Resta saber se a Nasa vai ter a grana para implementar isso, e que outros projetos podem pagar o pato num futuro equilíbrio orçamentário. (Vítimas óbvias seriam as missões robóticas aventadas para Marte depois de 2020.) Por sinal, esse foi o motivo pelo qual a agência só enrolou até hoje com esse assunto. Na década passada, falava-se em um lançamento desse tipo talvez para 2013 ou 2016. E na década anterior a ela, falava-se em 2009, talvez. Ou seja, faz 20 anos que estamos a 10 anos de uma missão de retorno de amostras marcianas. Nada impede que a história se repita.
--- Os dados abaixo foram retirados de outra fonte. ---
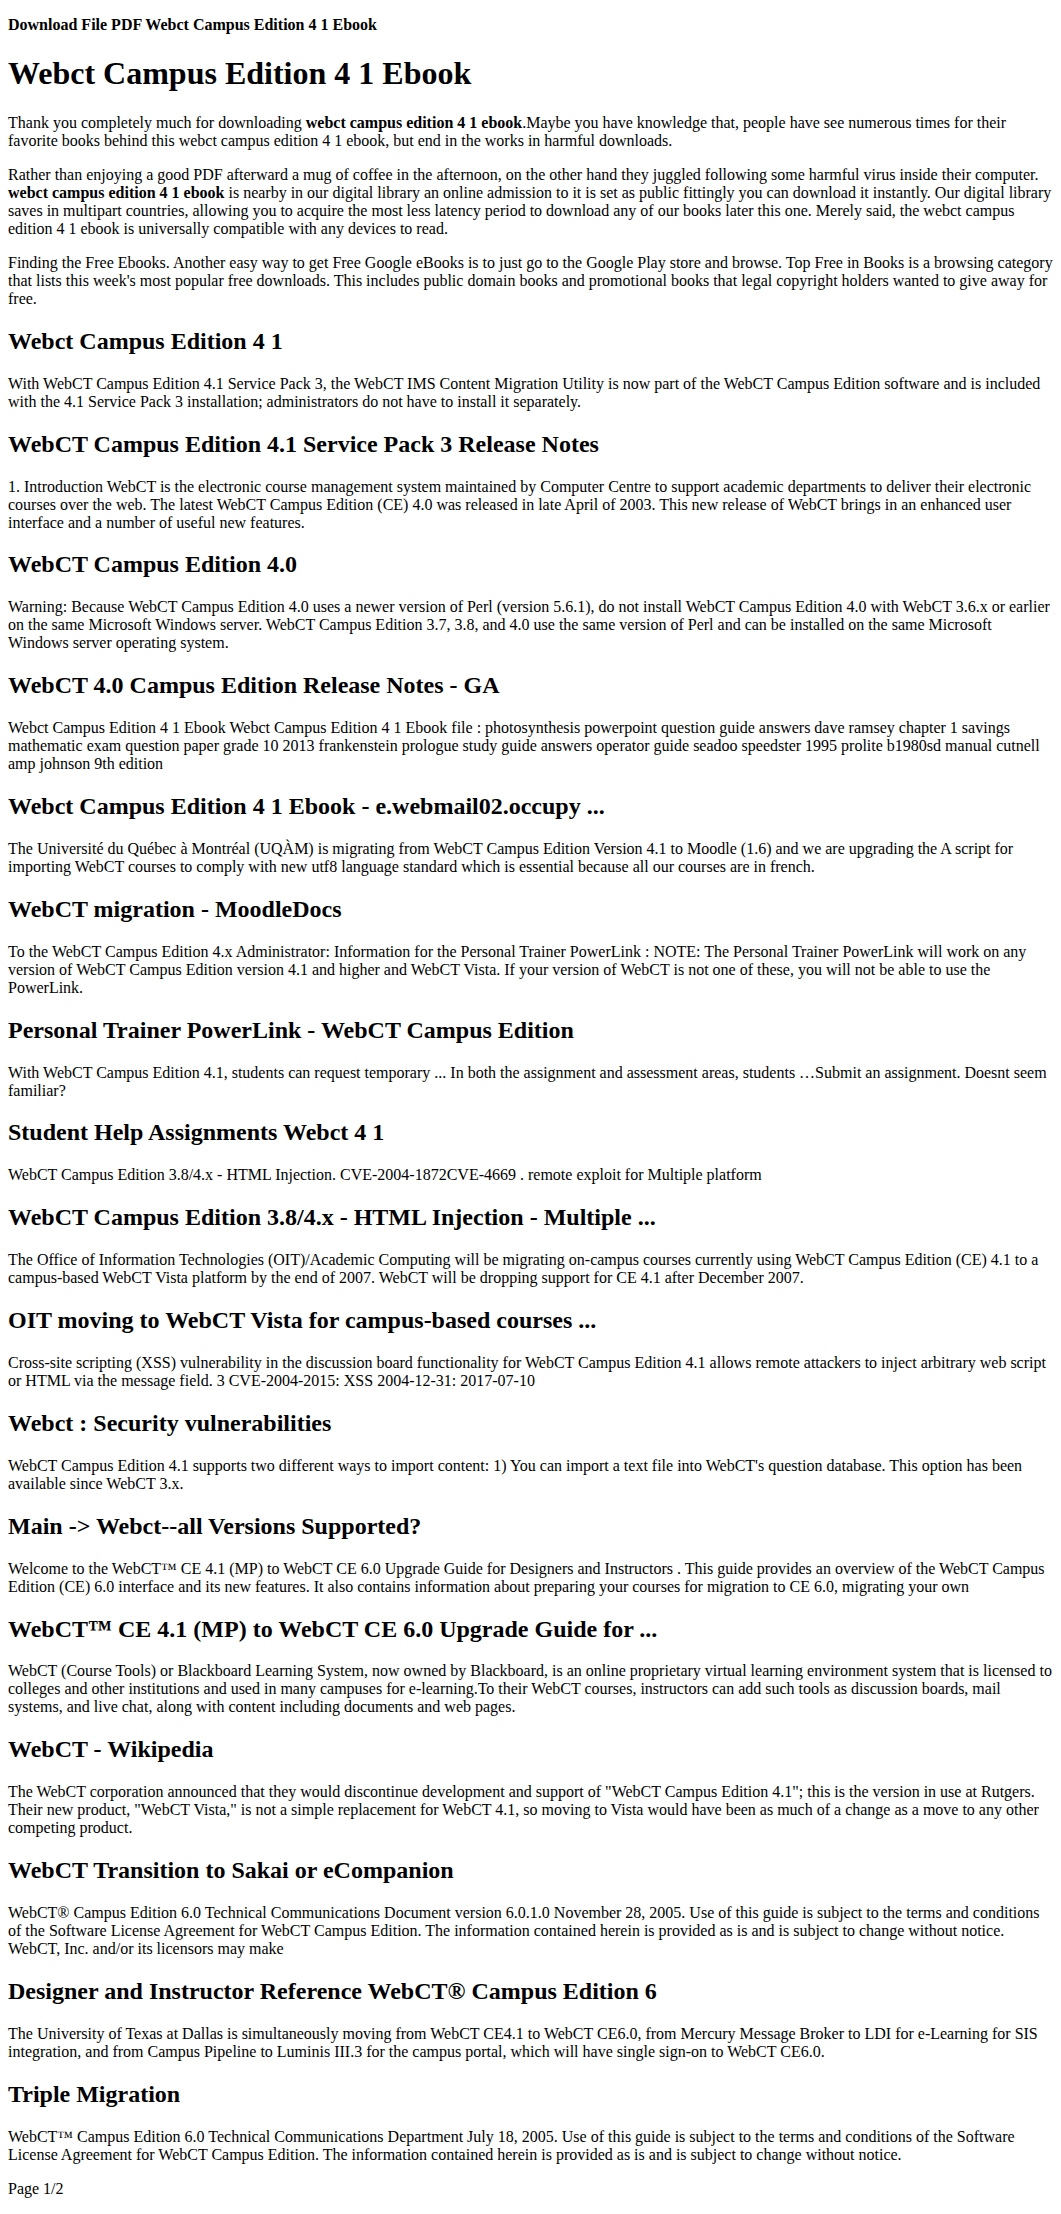Download File PDF Webct Campus Edition 4 1 Ebook
Webct Campus Edition 4 1 Ebook
Thank you completely much for downloading webct campus edition 4 1 ebook.Maybe you have knowledge that, people have see numerous times for their favorite books behind this webct campus edition 4 1 ebook, but end in the works in harmful downloads.
Rather than enjoying a good PDF afterward a mug of coffee in the afternoon, on the other hand they juggled following some harmful virus inside their computer. webct campus edition 4 1 ebook is nearby in our digital library an online admission to it is set as public fittingly you can download it instantly. Our digital library saves in multipart countries, allowing you to acquire the most less latency period to download any of our books later this one. Merely said, the webct campus edition 4 1 ebook is universally compatible with any devices to read.
Finding the Free Ebooks. Another easy way to get Free Google eBooks is to just go to the Google Play store and browse. Top Free in Books is a browsing category that lists this week's most popular free downloads. This includes public domain books and promotional books that legal copyright holders wanted to give away for free.
Webct Campus Edition 4 1
With WebCT Campus Edition 4.1 Service Pack 3, the WebCT IMS Content Migration Utility is now part of the WebCT Campus Edition software and is included with the 4.1 Service Pack 3 installation; administrators do not have to install it separately.
WebCT Campus Edition 4.1 Service Pack 3 Release Notes
1. Introduction WebCT is the electronic course management system maintained by Computer Centre to support academic departments to deliver their electronic courses over the web. The latest WebCT Campus Edition (CE) 4.0 was released in late April of 2003. This new release of WebCT brings in an enhanced user interface and a number of useful new features.
WebCT Campus Edition 4.0
Warning: Because WebCT Campus Edition 4.0 uses a newer version of Perl (version 5.6.1), do not install WebCT Campus Edition 4.0 with WebCT 3.6.x or earlier on the same Microsoft Windows server. WebCT Campus Edition 3.7, 3.8, and 4.0 use the same version of Perl and can be installed on the same Microsoft Windows server operating system.
WebCT 4.0 Campus Edition Release Notes - GA
Webct Campus Edition 4 1 Ebook Webct Campus Edition 4 1 Ebook file : photosynthesis powerpoint question guide answers dave ramsey chapter 1 savings mathematic exam question paper grade 10 2013 frankenstein prologue study guide answers operator guide seadoo speedster 1995 prolite b1980sd manual cutnell amp johnson 9th edition
Webct Campus Edition 4 1 Ebook - e.webmail02.occupy ...
The Université du Québec à Montréal (UQÀM) is migrating from WebCT Campus Edition Version 4.1 to Moodle (1.6) and we are upgrading the A script for importing WebCT courses to comply with new utf8 language standard which is essential because all our courses are in french.
WebCT migration - MoodleDocs
To the WebCT Campus Edition 4.x Administrator: Information for the Personal Trainer PowerLink : NOTE: The Personal Trainer PowerLink will work on any version of WebCT Campus Edition version 4.1 and higher and WebCT Vista. If your version of WebCT is not one of these, you will not be able to use the PowerLink.
Personal Trainer PowerLink - WebCT Campus Edition
With WebCT Campus Edition 4.1, students can request temporary ... In both the assignment and assessment areas, students …Submit an assignment. Doesnt seem familiar?
Student Help Assignments Webct 4 1
WebCT Campus Edition 3.8/4.x - HTML Injection. CVE-2004-1872CVE-4669 . remote exploit for Multiple platform
WebCT Campus Edition 3.8/4.x - HTML Injection - Multiple ...
The Office of Information Technologies (OIT)/Academic Computing will be migrating on-campus courses currently using WebCT Campus Edition (CE) 4.1 to a campus-based WebCT Vista platform by the end of 2007. WebCT will be dropping support for CE 4.1 after December 2007.
OIT moving to WebCT Vista for campus-based courses ...
Cross-site scripting (XSS) vulnerability in the discussion board functionality for WebCT Campus Edition 4.1 allows remote attackers to inject arbitrary web script or HTML via the message field. 3 CVE-2004-2015: XSS 2004-12-31: 2017-07-10
Webct : Security vulnerabilities
WebCT Campus Edition 4.1 supports two different ways to import content: 1) You can import a text file into WebCT's question database. This option has been available since WebCT 3.x.
Main -> Webct--all Versions Supported?
Welcome to the WebCT™ CE 4.1 (MP) to WebCT CE 6.0 Upgrade Guide for Designers and Instructors . This guide provides an overview of the WebCT Campus Edition (CE) 6.0 interface and its new features. It also contains information about preparing your courses for migration to CE 6.0, migrating your own
WebCT™ CE 4.1 (MP) to WebCT CE 6.0 Upgrade Guide for ...
WebCT (Course Tools) or Blackboard Learning System, now owned by Blackboard, is an online proprietary virtual learning environment system that is licensed to colleges and other institutions and used in many campuses for e-learning.To their WebCT courses, instructors can add such tools as discussion boards, mail systems, and live chat, along with content including documents and web pages.
WebCT - Wikipedia
The WebCT corporation announced that they would discontinue development and support of "WebCT Campus Edition 4.1"; this is the version in use at Rutgers. Their new product, "WebCT Vista," is not a simple replacement for WebCT 4.1, so moving to Vista would have been as much of a change as a move to any other competing product.
WebCT Transition to Sakai or eCompanion
WebCT® Campus Edition 6.0 Technical Communications Document version 6.0.1.0 November 28, 2005. Use of this guide is subject to the terms and conditions of the Software License Agreement for WebCT Campus Edition. The information contained herein is provided as is and is subject to change without notice. WebCT, Inc. and/or its licensors may make
Designer and Instructor Reference WebCT® Campus Edition 6
The University of Texas at Dallas is simultaneously moving from WebCT CE4.1 to WebCT CE6.0, from Mercury Message Broker to LDI for e-Learning for SIS integration, and from Campus Pipeline to Luminis III.3 for the campus portal, which will have single sign-on to WebCT CE6.0.
Triple Migration
WebCT™ Campus Edition 6.0 Technical Communications Department July 18, 2005. Use of this guide is subject to the terms and conditions of the Software License Agreement for WebCT Campus Edition. The information contained herein is provided as is and is subject to change without notice.
Page 1/2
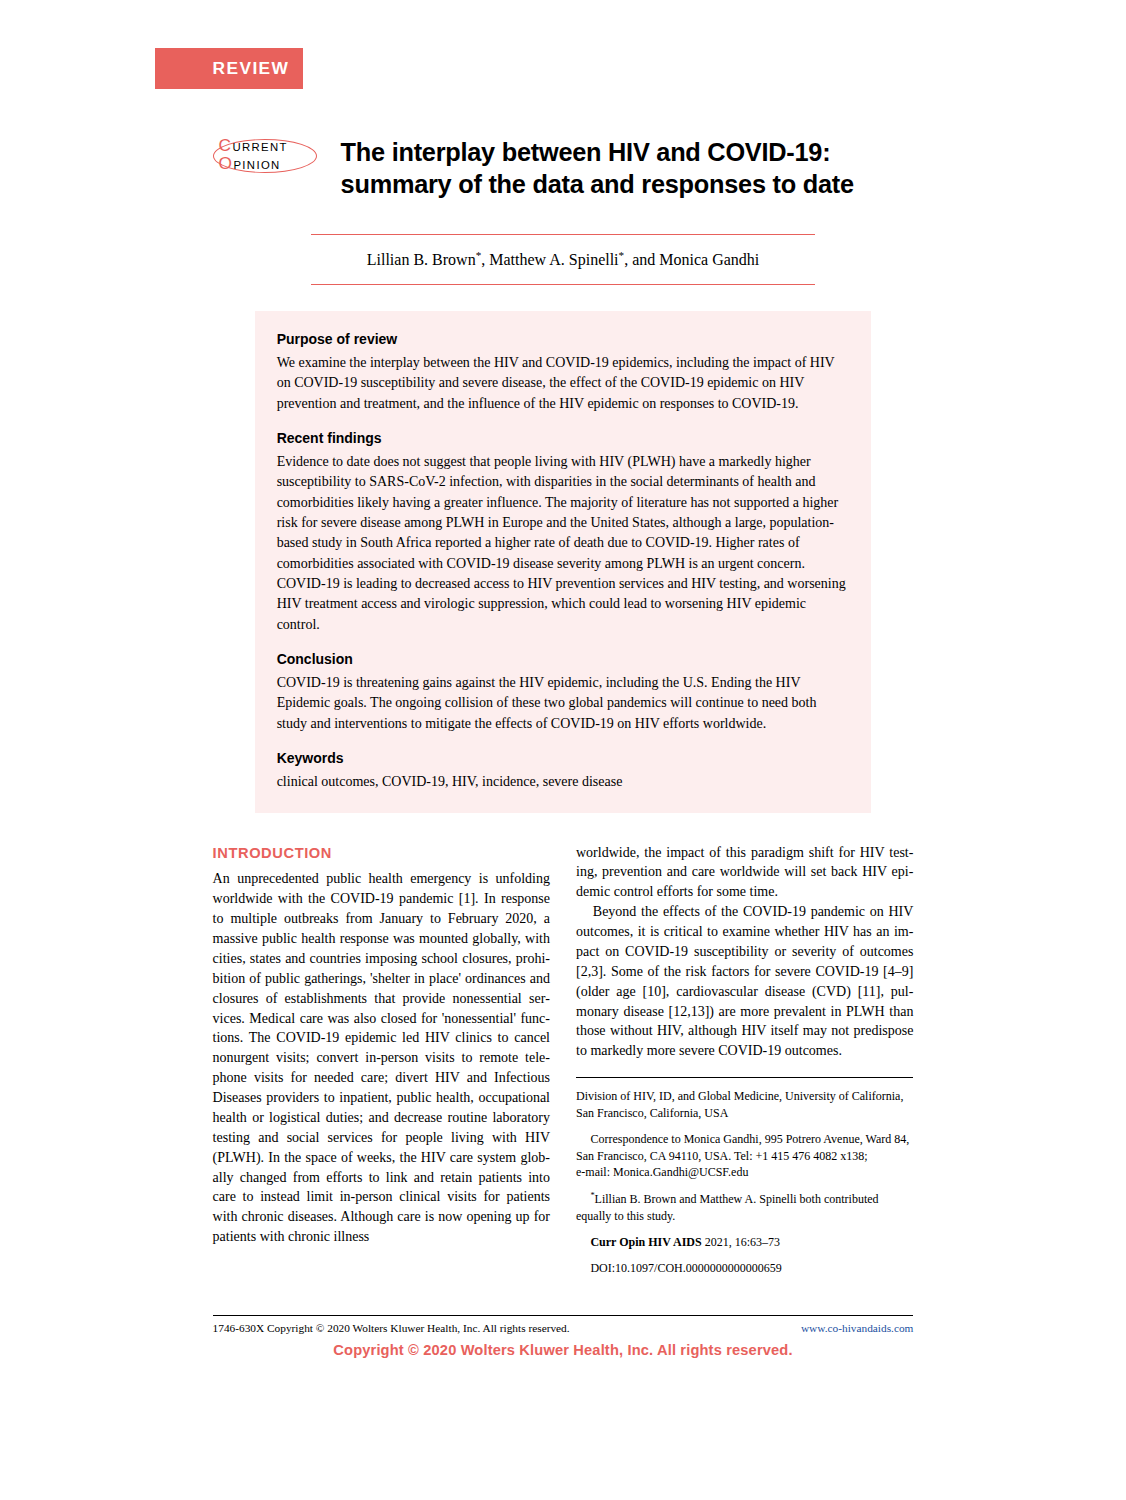REVIEW
CURRENT
OPINION
The interplay between HIV and COVID-19: summary of the data and responses to date
Lillian B. Brown*, Matthew A. Spinelli*, and Monica Gandhi
Purpose of review
We examine the interplay between the HIV and COVID-19 epidemics, including the impact of HIV on COVID-19 susceptibility and severe disease, the effect of the COVID-19 epidemic on HIV prevention and treatment, and the influence of the HIV epidemic on responses to COVID-19.
Recent findings
Evidence to date does not suggest that people living with HIV (PLWH) have a markedly higher susceptibility to SARS-CoV-2 infection, with disparities in the social determinants of health and comorbidities likely having a greater influence. The majority of literature has not supported a higher risk for severe disease among PLWH in Europe and the United States, although a large, population-based study in South Africa reported a higher rate of death due to COVID-19. Higher rates of comorbidities associated with COVID-19 disease severity among PLWH is an urgent concern. COVID-19 is leading to decreased access to HIV prevention services and HIV testing, and worsening HIV treatment access and virologic suppression, which could lead to worsening HIV epidemic control.
Conclusion
COVID-19 is threatening gains against the HIV epidemic, including the U.S. Ending the HIV Epidemic goals. The ongoing collision of these two global pandemics will continue to need both study and interventions to mitigate the effects of COVID-19 on HIV efforts worldwide.
Keywords
clinical outcomes, COVID-19, HIV, incidence, severe disease
INTRODUCTION
An unprecedented public health emergency is unfolding worldwide with the COVID-19 pandemic [1]. In response to multiple outbreaks from January to February 2020, a massive public health response was mounted globally, with cities, states and countries imposing school closures, prohibition of public gatherings, 'shelter in place' ordinances and closures of establishments that provide nonessential services. Medical care was also closed for 'nonessential' functions. The COVID-19 epidemic led HIV clinics to cancel nonurgent visits; convert in-person visits to remote telephone visits for needed care; divert HIV and Infectious Diseases providers to inpatient, public health, occupational health or logistical duties; and decrease routine laboratory testing and social services for people living with HIV (PLWH). In the space of weeks, the HIV care system globally changed from efforts to link and retain patients into care to instead limit in-person clinical visits for patients with chronic diseases. Although care is now opening up for patients with chronic illness
worldwide, the impact of this paradigm shift for HIV testing, prevention and care worldwide will set back HIV epidemic control efforts for some time.
Beyond the effects of the COVID-19 pandemic on HIV outcomes, it is critical to examine whether HIV has an impact on COVID-19 susceptibility or severity of outcomes [2,3]. Some of the risk factors for severe COVID-19 [4–9] (older age [10], cardiovascular disease (CVD) [11], pulmonary disease [12,13]) are more prevalent in PLWH than those without HIV, although HIV itself may not predispose to markedly more severe COVID-19 outcomes.
Division of HIV, ID, and Global Medicine, University of California, San Francisco, California, USA
Correspondence to Monica Gandhi, 995 Potrero Avenue, Ward 84, San Francisco, CA 94110, USA. Tel: +1 415 476 4082 x138;
e-mail: Monica.Gandhi@UCSF.edu
*Lillian B. Brown and Matthew A. Spinelli both contributed equally to this study.
Curr Opin HIV AIDS 2021, 16:63–73
DOI:10.1097/COH.0000000000000659
1746-630X Copyright © 2020 Wolters Kluwer Health, Inc. All rights reserved.
www.co-hivandaids.com
Copyright © 2020 Wolters Kluwer Health, Inc. All rights reserved.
Algo, no entanto, é diferente desta vez. Outras agências espaciais estão ganhando terreno. Em 2020, a ESA (Agência Espacial Europeia) vai lançar seu jipe ExoMars — uma tentativa de buscar sinais de vida na superfície marciana. Em órbita já temos o Trace Gas Orbiter, da mesma ESA, que tentará decifrar a origem do metano atmosférico marciano, que também pode ter conexão com vida. Ou seja, se a Nasa ficar enrolando demais, pode acabar ficando para trás num jogo em que até então ela sempre esteve muito à frente — e que potencialmente envolve a mais incrível descoberta já feita pela ciência.